## Exercise directions
Pull every line of text from the records below and reproduce each one word for word, leaving out the pictures.
☆ ☆ ☆ ☆
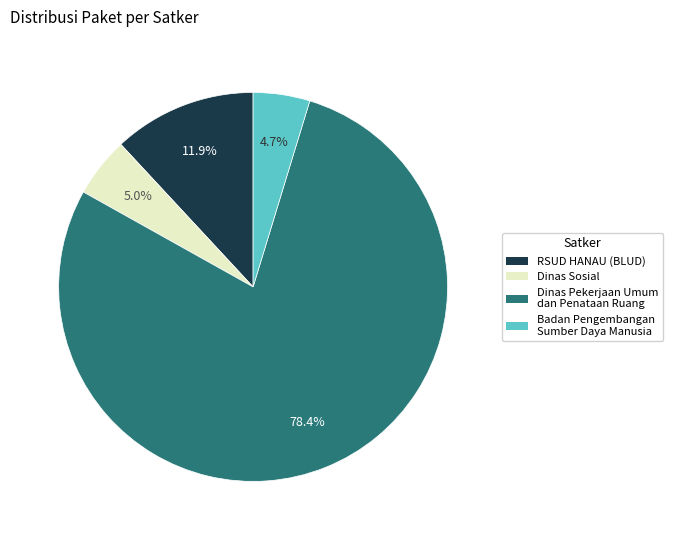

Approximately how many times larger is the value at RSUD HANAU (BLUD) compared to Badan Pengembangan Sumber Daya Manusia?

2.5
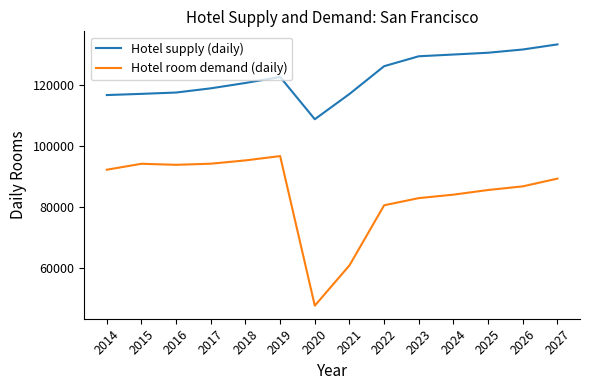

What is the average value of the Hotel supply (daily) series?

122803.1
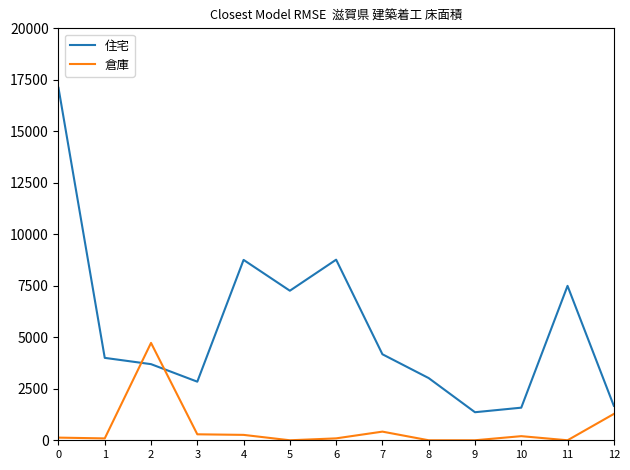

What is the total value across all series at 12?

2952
☆ ☆ ☆ ☆
## Solution
Approximately how many times larger is the value at RSUD HANAU (BLUD) compared to Badan Pengembangan Sumber Daya Manusia?

2.5

What is the average value of the Hotel supply (daily) series?

122803.1

What is the total value across all series at 12?

2952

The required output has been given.